>>

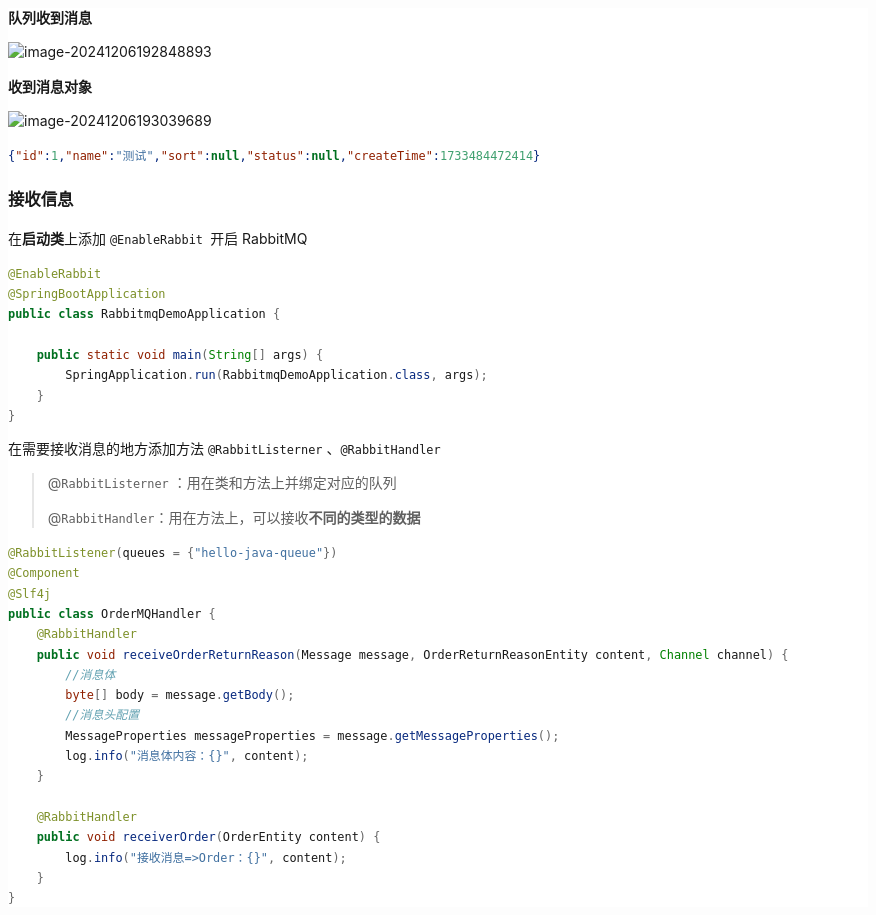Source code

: **队列收到消息**

![image-20241206192848893](https://gcore.jsdelivr.net/gh/lingzhexi/blogImage/2024/12/202412131720069.png) 



**收到消息对象** 

![image-20241206193039689](https://gcore.jsdelivr.net/gh/lingzhexi/blogImage/2024/12/202412131720465.png) 

```json
{"id":1,"name":"测试","sort":null,"status":null,"createTime":1733484472414}
```

### 接收信息

在**启动类**上添加 `@EnableRabbit `开启 RabbitMQ

```java
@EnableRabbit
@SpringBootApplication
public class RabbitmqDemoApplication {

    public static void main(String[] args) {
        SpringApplication.run(RabbitmqDemoApplication.class, args);
    }
}
```

在需要接收消息的地方添加方法 `@RabbitListerner` 、`@RabbitHandler`

> @`RabbitListerner` ：用在类和方法上并绑定对应的队列
>
> @`RabbitHandler`：用在方法上，可以接收**不同的类型的数据**

```java
@RabbitListener(queues = {"hello-java-queue"})
@Component
@Slf4j
public class OrderMQHandler {
    @RabbitHandler
    public void receiveOrderReturnReason(Message message, OrderReturnReasonEntity content, Channel channel) {
        //消息体
        byte[] body = message.getBody();
        //消息头配置
        MessageProperties messageProperties = message.getMessageProperties();
        log.info("消息体内容：{}", content);
    }

    @RabbitHandler
    public void receiverOrder(OrderEntity content) {
        log.info("接收消息=>Order：{}", content);
    }
}
```
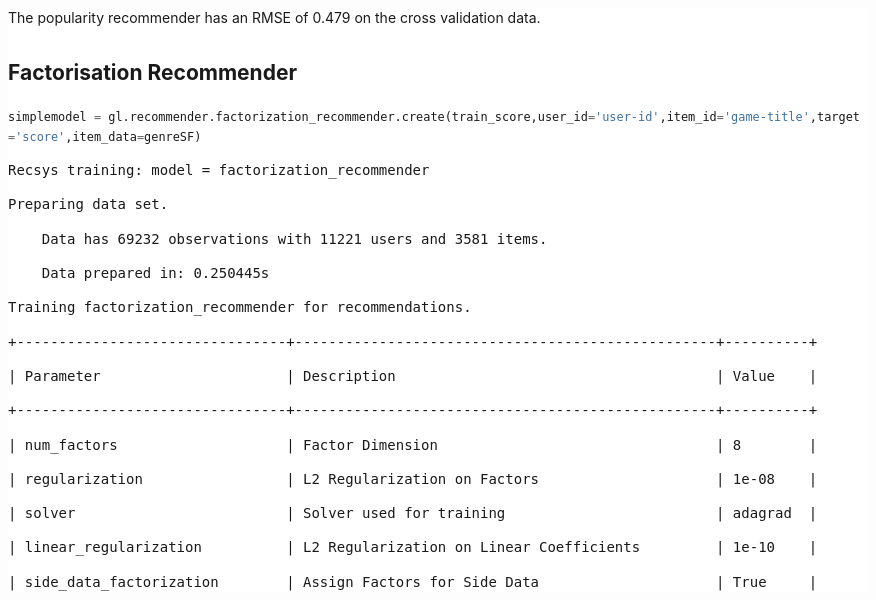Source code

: 

The popularity recommender has an RMSE of 0.479 on the cross validation data.

## Factorisation Recommender


```python
simplemodel = gl.recommender.factorization_recommender.create(train_score,user_id='user-id',item_id='game-title',target='score',item_data=genreSF)
```


<pre>Recsys training: model = factorization_recommender</pre>



<pre>Preparing data set.</pre>



<pre>    Data has 69232 observations with 11221 users and 3581 items.</pre>



<pre>    Data prepared in: 0.250445s</pre>



<pre>Training factorization_recommender for recommendations.</pre>



<pre>+--------------------------------+--------------------------------------------------+----------+</pre>



<pre>| Parameter                      | Description                                      | Value    |</pre>



<pre>+--------------------------------+--------------------------------------------------+----------+</pre>



<pre>| num_factors                    | Factor Dimension                                 | 8        |</pre>



<pre>| regularization                 | L2 Regularization on Factors                     | 1e-08    |</pre>



<pre>| solver                         | Solver used for training                         | adagrad  |</pre>



<pre>| linear_regularization          | L2 Regularization on Linear Coefficients         | 1e-10    |</pre>



<pre>| side_data_factorization        | Assign Factors for Side Data                     | True     |</pre>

<<

» AIM OF THE EXERCISE
Only lines holding the word "RabbitListerner" belong in the answer; copy each one from the material.

» RESPONSE BOX
在需要接收消息的地方添加方法 `@RabbitListerner` 、`@RabbitHandler`
> @`RabbitListerner` ：用在类和方法上并绑定对应的队列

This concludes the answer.